__Task prompt__
Could you copy out, word for word, all the text in the data below, omitting the pictures?

__Extracted information__
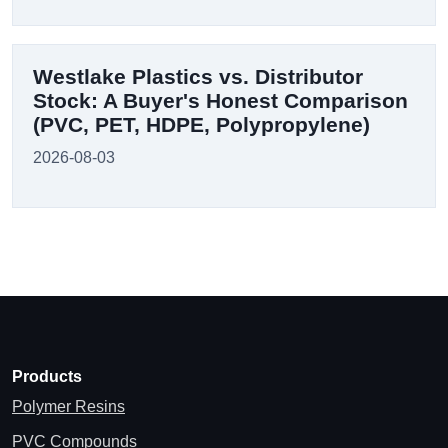
Westlake Plastics vs. Distributor
Stock: A Buyer's Honest Comparison
(PVC, PET, HDPE, Polypropylene)
2026-08-03
Products
Polymer Resins
PVC Compounds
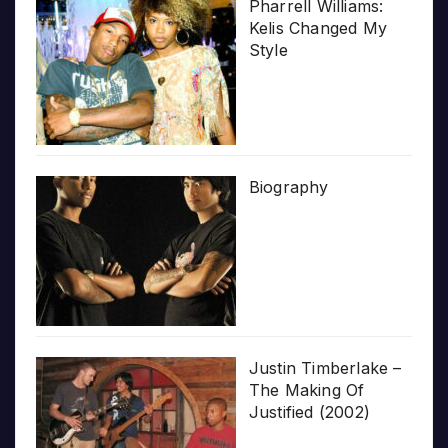
Pharrell Williams:
Kelis Changed My
Style
Biography
Justin Timberlake –
The Making Of
Justified (2002)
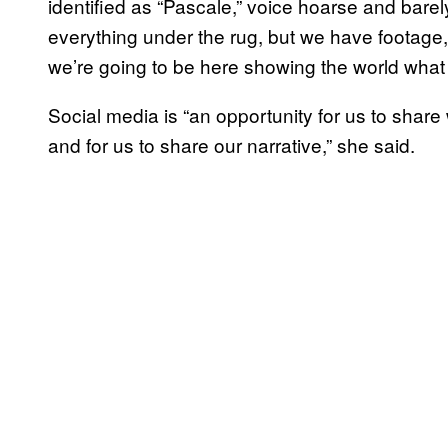
identified as “Pascale,” voice hoarse and barel
everything under the rug, but we have footage, 
we’re going to be here showing the world what t
Social media is “an opportunity for us to share w
and for us to share our narrative,” she said.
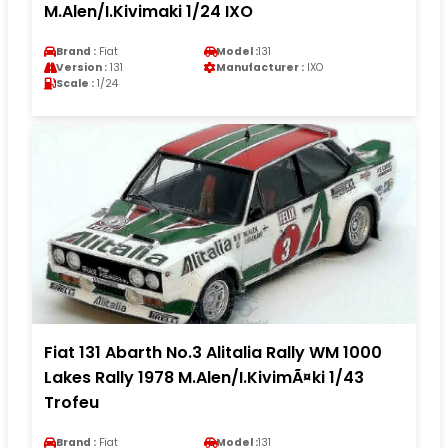
M.Alen/I.Kivimaki 1/24 IXO
Brand :
Fiat
Model :
131
Version :
131
Manufacturer :
IXO
Scale :
1/24
Fiat 131 Abarth No.3 Alitalia Rally WM 1000
Lakes Rally 1978 M.Alen/I.KivimÃ¤ki 1/43
Trofeu
Brand :
Fiat
Model :
131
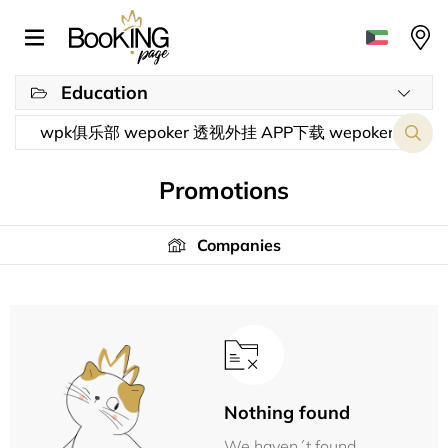
Education
Promotions
Companies
Nothing found
We haven´t found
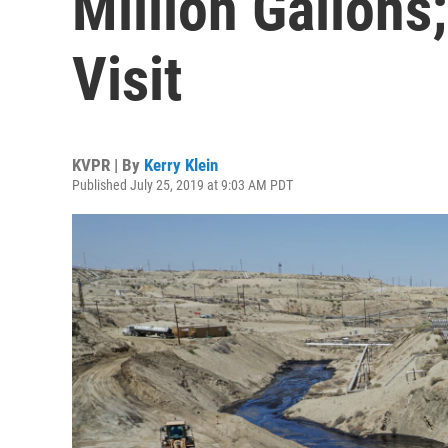
Million Gallon
Visit
KVPR | By
Kerry Klein
Published July 25, 2019 at 9:03 AM PDT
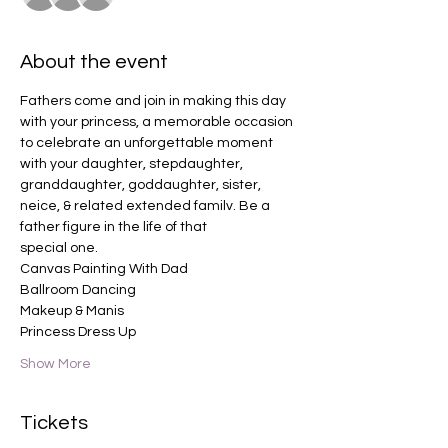
About the event
Fathers come and join in making this day 
with your princess, a memorable occasion 
to celebrate an unforgettable moment 
with your daughter, stepdaughter, 
granddaughter, goddaughter, sister, 
neice, & related extended familv. Be a 
father figure in the life of that
special one.
Canvas Painting With Dad 
Ballroom Dancing
Makeup & Manis
Princess Dress Up
Show More
Tickets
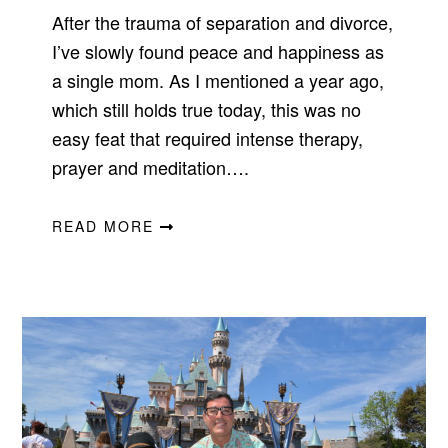
After the trauma of separation and divorce,
I’ve slowly found peace and happiness as
a single mom. As I mentioned a year ago,
which still holds true today, this was no
easy feat that required intense therapy,
prayer and meditation….
READ MORE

__Answer to the problem__
Westlake Plastics vs. Distributor
Stock: A Buyer's Honest Comparison
(PVC, PET, HDPE, Polypropylene)
2026-08-03
Products
Polymer Resins
PVC Compounds
Pharrell Williams:
Kelis Changed My
Style
Biography
Justin Timberlake –
The Making Of
Justified (2002)
identified as “Pascale,” voice hoarse and barel
everything under the rug, but we have footage, 
we’re going to be here showing the world what t
Social media is “an opportunity for us to share w
and for us to share our narrative,” she said.
M.Alen/I.Kivimaki 1/24 IXO
Brand :
Fiat
Model :
131
Version :
131
Manufacturer :
IXO
Scale :
1/24
Fiat 131 Abarth No.3 Alitalia Rally WM 1000
Lakes Rally 1978 M.Alen/I.KivimÃ¤ki 1/43
Trofeu
Brand :
Fiat
Model :
131
Education
Promotions
Companies
Nothing found
We haven´t found
Million Gallon
Visit
KVPR | By
Kerry Klein
Published July 25, 2019 at 9:03 AM PDT
About the event
Fathers come and join in making this day 
with your princess, a memorable occasion 
to celebrate an unforgettable moment 
with your daughter, stepdaughter, 
granddaughter, goddaughter, sister, 
neice, & related extended familv. Be a 
father figure in the life of that
special one.
Canvas Painting With Dad 
Ballroom Dancing
Makeup & Manis
Princess Dress Up
Show More
Tickets
After the trauma of separation and divorce,
I’ve slowly found peace and happiness as
a single mom. As I mentioned a year ago,
which still holds true today, this was no
easy feat that required intense therapy,
prayer and meditation….
READ MORE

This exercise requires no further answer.